Your instructions: Scan the records below for the line with "Como você pode verificar o nível de" and the line with "Familienreise oder Gruppenaufenthalt". Repeat those two lines and every line between them exactly, and nothing else.

(Stored data entries)
────────────────────

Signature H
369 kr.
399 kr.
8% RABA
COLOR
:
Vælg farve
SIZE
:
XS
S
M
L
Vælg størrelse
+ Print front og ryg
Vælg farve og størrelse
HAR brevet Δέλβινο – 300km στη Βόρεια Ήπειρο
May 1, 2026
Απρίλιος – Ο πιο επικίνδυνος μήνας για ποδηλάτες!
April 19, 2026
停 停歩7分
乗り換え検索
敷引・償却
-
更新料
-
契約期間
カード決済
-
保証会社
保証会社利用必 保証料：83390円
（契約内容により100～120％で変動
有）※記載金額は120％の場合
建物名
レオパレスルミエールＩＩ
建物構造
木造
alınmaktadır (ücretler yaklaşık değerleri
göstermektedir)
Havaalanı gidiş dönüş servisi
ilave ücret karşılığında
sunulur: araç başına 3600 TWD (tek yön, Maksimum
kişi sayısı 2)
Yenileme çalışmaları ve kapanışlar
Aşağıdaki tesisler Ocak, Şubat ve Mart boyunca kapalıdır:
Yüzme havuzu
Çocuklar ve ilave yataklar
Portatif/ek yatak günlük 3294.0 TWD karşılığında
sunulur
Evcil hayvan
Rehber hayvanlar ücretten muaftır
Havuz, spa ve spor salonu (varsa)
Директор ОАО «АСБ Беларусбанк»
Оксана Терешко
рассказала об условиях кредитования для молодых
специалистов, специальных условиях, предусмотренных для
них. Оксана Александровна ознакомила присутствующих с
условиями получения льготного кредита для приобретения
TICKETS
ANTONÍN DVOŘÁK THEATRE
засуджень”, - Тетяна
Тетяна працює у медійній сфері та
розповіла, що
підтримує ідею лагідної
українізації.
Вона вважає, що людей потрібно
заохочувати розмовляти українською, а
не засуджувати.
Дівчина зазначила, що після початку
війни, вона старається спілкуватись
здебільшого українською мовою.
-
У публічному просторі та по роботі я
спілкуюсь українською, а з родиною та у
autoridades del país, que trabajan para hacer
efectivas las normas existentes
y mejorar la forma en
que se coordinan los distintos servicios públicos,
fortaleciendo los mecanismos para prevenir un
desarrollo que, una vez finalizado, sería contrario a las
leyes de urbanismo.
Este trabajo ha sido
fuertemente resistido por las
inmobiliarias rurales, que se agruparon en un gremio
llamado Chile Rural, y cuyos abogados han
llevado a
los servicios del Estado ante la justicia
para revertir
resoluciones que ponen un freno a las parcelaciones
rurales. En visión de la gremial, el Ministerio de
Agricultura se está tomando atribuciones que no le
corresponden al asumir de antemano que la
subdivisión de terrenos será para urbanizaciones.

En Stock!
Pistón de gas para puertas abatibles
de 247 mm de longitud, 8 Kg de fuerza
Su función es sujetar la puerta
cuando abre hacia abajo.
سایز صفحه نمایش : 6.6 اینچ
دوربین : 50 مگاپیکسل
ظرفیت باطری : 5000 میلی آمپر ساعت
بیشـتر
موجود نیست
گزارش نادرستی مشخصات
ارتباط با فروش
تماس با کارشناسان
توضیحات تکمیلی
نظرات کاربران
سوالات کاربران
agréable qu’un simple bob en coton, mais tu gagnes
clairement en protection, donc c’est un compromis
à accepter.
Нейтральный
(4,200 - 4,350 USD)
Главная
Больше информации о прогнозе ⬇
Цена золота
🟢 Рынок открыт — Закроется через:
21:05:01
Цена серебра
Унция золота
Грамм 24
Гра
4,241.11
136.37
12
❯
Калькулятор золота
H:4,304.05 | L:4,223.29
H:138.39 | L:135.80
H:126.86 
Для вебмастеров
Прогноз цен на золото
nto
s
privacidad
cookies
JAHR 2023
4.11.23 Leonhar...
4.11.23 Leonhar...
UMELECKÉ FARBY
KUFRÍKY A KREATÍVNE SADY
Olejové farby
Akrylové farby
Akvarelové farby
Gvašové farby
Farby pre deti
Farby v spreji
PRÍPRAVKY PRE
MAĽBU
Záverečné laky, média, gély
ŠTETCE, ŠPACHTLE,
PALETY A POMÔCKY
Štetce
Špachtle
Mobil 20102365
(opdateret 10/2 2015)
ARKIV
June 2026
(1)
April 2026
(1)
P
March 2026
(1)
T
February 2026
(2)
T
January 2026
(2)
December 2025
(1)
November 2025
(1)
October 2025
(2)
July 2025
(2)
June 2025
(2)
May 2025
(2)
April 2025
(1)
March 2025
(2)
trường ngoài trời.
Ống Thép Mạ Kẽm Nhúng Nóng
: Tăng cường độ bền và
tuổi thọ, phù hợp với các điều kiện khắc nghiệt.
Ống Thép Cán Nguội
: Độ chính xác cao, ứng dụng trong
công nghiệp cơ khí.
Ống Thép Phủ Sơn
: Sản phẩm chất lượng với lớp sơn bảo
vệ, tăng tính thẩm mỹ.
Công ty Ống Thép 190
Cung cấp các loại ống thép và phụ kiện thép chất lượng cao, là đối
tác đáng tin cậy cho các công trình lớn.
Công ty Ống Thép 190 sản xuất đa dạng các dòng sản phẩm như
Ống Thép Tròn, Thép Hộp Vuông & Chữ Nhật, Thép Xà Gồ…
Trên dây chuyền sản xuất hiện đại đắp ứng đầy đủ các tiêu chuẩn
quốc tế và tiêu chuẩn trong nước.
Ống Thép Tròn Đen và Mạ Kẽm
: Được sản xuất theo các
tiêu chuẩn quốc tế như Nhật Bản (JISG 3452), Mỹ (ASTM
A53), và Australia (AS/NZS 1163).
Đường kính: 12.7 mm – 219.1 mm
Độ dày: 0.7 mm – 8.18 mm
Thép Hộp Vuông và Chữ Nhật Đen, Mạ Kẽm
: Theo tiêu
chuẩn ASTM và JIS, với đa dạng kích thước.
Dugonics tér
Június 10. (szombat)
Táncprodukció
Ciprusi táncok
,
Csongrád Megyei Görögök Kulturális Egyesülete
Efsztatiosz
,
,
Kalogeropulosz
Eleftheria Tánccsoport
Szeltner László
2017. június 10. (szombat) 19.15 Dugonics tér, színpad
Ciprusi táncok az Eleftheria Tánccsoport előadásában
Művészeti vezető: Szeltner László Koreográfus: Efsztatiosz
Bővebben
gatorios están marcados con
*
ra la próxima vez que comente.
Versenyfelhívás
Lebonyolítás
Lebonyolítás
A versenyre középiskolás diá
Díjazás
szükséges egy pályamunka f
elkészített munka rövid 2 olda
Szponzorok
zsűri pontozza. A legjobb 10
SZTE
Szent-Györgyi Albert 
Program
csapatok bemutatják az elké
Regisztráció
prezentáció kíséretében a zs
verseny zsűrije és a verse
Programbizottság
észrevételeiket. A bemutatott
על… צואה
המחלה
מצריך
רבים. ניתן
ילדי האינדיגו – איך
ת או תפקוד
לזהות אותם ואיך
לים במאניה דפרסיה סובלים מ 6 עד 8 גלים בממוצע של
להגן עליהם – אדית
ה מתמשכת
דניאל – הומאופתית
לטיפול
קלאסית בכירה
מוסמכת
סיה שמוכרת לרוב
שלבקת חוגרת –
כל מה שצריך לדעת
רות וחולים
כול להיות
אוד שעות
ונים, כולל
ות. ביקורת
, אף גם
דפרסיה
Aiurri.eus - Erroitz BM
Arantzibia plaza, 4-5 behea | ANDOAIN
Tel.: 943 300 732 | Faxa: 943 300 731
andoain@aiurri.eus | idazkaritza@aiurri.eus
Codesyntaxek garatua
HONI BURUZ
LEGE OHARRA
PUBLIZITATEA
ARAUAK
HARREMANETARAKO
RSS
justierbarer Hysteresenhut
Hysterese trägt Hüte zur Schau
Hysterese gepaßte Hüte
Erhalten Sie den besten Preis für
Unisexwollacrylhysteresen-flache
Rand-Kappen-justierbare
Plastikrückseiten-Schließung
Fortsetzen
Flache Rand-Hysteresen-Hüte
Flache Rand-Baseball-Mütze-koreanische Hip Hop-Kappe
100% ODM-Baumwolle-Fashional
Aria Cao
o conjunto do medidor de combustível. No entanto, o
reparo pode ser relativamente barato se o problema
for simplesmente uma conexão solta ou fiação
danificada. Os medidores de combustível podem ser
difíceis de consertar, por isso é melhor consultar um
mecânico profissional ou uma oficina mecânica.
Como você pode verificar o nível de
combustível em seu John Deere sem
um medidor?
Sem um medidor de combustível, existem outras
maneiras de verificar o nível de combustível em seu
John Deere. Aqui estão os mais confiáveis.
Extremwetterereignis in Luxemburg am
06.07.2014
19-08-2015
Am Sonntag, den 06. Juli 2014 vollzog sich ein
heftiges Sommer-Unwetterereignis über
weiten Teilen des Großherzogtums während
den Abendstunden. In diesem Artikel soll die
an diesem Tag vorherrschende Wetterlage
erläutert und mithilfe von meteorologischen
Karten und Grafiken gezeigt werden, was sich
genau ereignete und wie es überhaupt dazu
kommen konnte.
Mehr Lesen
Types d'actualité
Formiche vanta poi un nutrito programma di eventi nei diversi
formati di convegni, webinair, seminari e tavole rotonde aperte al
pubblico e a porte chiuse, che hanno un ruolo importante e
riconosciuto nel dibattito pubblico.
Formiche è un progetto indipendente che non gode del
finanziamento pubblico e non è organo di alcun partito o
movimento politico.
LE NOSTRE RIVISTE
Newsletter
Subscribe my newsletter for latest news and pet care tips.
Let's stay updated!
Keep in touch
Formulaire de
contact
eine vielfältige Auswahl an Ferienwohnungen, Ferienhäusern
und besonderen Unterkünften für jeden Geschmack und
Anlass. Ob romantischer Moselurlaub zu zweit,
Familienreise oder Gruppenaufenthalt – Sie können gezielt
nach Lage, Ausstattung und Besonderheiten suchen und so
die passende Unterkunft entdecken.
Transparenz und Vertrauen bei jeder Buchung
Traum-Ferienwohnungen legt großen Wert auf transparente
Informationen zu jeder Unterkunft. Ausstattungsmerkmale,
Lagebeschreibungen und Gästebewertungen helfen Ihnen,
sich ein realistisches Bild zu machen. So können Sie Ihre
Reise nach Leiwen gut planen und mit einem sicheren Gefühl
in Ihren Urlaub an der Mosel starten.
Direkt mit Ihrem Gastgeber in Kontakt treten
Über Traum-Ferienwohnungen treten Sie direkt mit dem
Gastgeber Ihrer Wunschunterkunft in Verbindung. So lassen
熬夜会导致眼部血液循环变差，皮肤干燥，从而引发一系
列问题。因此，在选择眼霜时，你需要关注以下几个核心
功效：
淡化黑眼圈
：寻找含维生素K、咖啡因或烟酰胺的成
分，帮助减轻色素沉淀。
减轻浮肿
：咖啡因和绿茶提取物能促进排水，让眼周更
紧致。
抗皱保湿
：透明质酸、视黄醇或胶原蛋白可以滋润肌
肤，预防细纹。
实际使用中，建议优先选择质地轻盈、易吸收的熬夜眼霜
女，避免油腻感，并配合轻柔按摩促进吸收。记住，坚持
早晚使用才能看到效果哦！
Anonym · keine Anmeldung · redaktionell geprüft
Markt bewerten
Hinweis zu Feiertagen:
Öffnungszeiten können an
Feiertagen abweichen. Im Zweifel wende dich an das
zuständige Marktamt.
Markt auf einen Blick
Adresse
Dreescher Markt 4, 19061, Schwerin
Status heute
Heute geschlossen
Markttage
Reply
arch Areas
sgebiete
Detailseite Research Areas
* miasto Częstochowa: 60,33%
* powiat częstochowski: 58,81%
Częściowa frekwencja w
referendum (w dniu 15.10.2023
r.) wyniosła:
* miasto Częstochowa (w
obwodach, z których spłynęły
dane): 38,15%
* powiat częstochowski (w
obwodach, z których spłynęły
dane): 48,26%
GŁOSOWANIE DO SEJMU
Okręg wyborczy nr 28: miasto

────────────────────

Reply:
Como você pode verificar o nível de
combustível em seu John Deere sem
um medidor?
Sem um medidor de combustível, existem outras
maneiras de verificar o nível de combustível em seu
John Deere. Aqui estão os mais confiáveis.
Extremwetterereignis in Luxemburg am
06.07.2014
19-08-2015
Am Sonntag, den 06. Juli 2014 vollzog sich ein
heftiges Sommer-Unwetterereignis über
weiten Teilen des Großherzogtums während
den Abendstunden. In diesem Artikel soll die
an diesem Tag vorherrschende Wetterlage
erläutert und mithilfe von meteorologischen
Karten und Grafiken gezeigt werden, was sich
genau ereignete und wie es überhaupt dazu
kommen konnte.
Mehr Lesen
Types d'actualité
Formiche vanta poi un nutrito programma di eventi nei diversi
formati di convegni, webinair, seminari e tavole rotonde aperte al
pubblico e a porte chiuse, che hanno un ruolo importante e
riconosciuto nel dibattito pubblico.
Formiche è un progetto indipendente che non gode del
finanziamento pubblico e non è organo di alcun partito o
movimento politico.
LE NOSTRE RIVISTE
Newsletter
Subscribe my newsletter for latest news and pet care tips.
Let's stay updated!
Keep in touch
Formulaire de
contact
eine vielfältige Auswahl an Ferienwohnungen, Ferienhäusern
und besonderen Unterkünften für jeden Geschmack und
Anlass. Ob romantischer Moselurlaub zu zweit,
Familienreise oder Gruppenaufenthalt – Sie können gezielt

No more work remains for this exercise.